• What is required
Among the records below, find the line that has "Figure 2. ( a"; from there, give the lines again exactly, and stop after the line that has "Table 16. Range".

• Data to use
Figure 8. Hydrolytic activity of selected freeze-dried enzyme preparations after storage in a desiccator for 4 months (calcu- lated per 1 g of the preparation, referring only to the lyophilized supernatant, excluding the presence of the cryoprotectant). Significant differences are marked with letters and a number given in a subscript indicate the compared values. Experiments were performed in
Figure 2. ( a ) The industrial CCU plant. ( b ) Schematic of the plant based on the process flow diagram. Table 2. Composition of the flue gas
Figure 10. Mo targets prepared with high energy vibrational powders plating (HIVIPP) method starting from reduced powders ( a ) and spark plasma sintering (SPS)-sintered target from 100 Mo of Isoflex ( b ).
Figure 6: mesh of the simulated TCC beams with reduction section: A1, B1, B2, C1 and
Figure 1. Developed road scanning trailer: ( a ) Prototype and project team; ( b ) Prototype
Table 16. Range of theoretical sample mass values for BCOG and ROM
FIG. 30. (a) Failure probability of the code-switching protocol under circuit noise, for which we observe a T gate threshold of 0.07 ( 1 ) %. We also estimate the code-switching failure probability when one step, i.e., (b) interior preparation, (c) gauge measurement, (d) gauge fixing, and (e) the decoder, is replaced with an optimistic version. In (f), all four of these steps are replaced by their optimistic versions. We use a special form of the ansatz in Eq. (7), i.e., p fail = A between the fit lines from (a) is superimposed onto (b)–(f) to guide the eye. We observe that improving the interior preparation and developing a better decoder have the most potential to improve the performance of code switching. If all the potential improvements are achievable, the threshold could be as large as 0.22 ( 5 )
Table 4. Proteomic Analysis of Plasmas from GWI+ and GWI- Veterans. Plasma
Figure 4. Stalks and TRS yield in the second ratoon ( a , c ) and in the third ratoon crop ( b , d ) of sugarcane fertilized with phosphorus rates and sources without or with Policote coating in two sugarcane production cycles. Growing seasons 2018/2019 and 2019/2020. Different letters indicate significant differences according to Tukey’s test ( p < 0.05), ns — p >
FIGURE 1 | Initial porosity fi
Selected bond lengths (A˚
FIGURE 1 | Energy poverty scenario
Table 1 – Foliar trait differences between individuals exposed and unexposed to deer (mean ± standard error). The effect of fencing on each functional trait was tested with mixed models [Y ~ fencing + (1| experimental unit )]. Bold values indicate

• Completed task
Figure 2. ( a ) The industrial CCU plant. ( b ) Schematic of the plant based on the process flow diagram. Table 2. Composition of the flue gas
Figure 10. Mo targets prepared with high energy vibrational powders plating (HIVIPP) method starting from reduced powders ( a ) and spark plasma sintering (SPS)-sintered target from 100 Mo of Isoflex ( b ).
Figure 6: mesh of the simulated TCC beams with reduction section: A1, B1, B2, C1 and
Figure 1. Developed road scanning trailer: ( a ) Prototype and project team; ( b ) Prototype
Table 16. Range of theoretical sample mass values for BCOG and ROM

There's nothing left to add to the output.